Downloaded: vid.mp4 at videos/


In [4]:
from transformers import Qwen2VLForConditionalGeneration, AutoProcessor
from qwen_vl_utils import process_vision_info

model_name = "Qwen/Qwen2-VL-2B-Instruct"

# Load model and processor
model = Qwen2VLForConditionalGeneration.from_pretrained(
    model_name,
    torch_dtype="auto",
    device_map="auto")

processor = AutoProcessor.from_pretrained(model_name)

`Qwen2VLRotaryEmbedding` can now be fully parameterized by passing the model config through the `config` argument. All other arguments will be removed in v4.46


Loading checkpoint shards:   0%|          | 0/2 [00:00<?, ?it/s]

In [5]:
questions = [
    "Explain the technique to kick the ball?",
    "What is the best defensive move shown in the video?",
    "Describe the player's strategy for winning the match?"
]

messages = {
    "role": "user",
    "content": [
        {
            "type": "video",
            "video": "/content/videos/vid.mp4",
            "max_pixels": 360 * 420,
            "fps": 1.0,
        }
    ]
}

q_and_a_list = []

for question in questions:
    message_with_question = messages.copy()
    message_with_question["content"].append({
        "type": "text",
        "text": question
    })

    # Prepare input for the model
    text = processor.apply_chat_template([message_with_question], tokenize=False, add_generation_prompt=True)
    image_inputs, video_inputs = process_vision_info([message_with_question])
    inputs = processor(text=[text], videos=video_inputs, return_tensors="pt", padding=True).to("cuda")

    # Run inference and get output
    output_ids = model.generate(**inputs, max_new_tokens=512)
    output_text = processor.batch_decode(output_ids, skip_special_tokens=True)

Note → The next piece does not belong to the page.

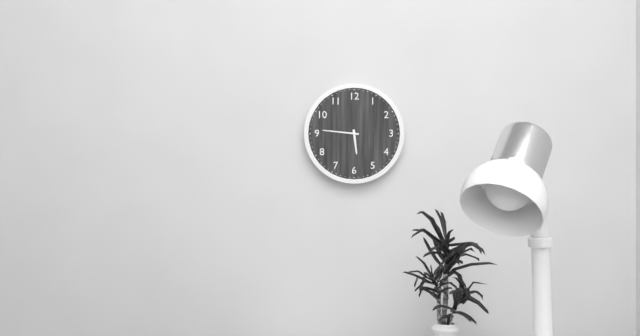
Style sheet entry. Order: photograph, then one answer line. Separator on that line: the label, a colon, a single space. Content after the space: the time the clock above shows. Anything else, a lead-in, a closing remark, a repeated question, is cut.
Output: 5:46
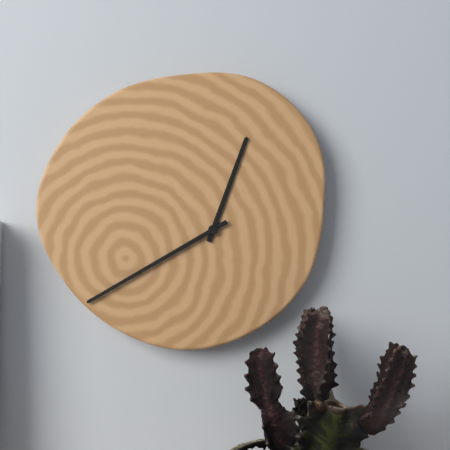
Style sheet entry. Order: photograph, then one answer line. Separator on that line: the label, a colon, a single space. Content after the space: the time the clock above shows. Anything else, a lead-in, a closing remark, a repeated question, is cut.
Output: 12:40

    # Store the question and its corresponding answer
    q_and_a_list.append({
        "q": question,
        "a": output_text[0].splitlines()[-1]  # Format answer properly
    })

# Display the formatted output as Question-Answer pairs
for idx, q_and_a in enumerate(q_and_a_list):
    print(f"Q{idx + 1}: {q_and_a['q']}")
    print(f"A{idx + 1}: {q_and_a['a']}\n")


qwen-vl-utils using torchvision to read video.


Q1: Explain the technique to kick the ball?
A1: The person in the video demonstrates the technique of kicking the ball by placing their foot on the ball and then kicking it with their other foot. This is a common technique used in soccer to control the ball and make precise passes.

Q2: What is the best defensive move shown in the video?
A2: The video showcases a technique where the player kicks the ball with their foot, creating a splash of water. The best defensive move shown in the video is the "tackle" or "tack" move, where the player uses their body to push the ball away from their opponent. This move is crucial in soccer to prevent the opponent from advancing and scoring.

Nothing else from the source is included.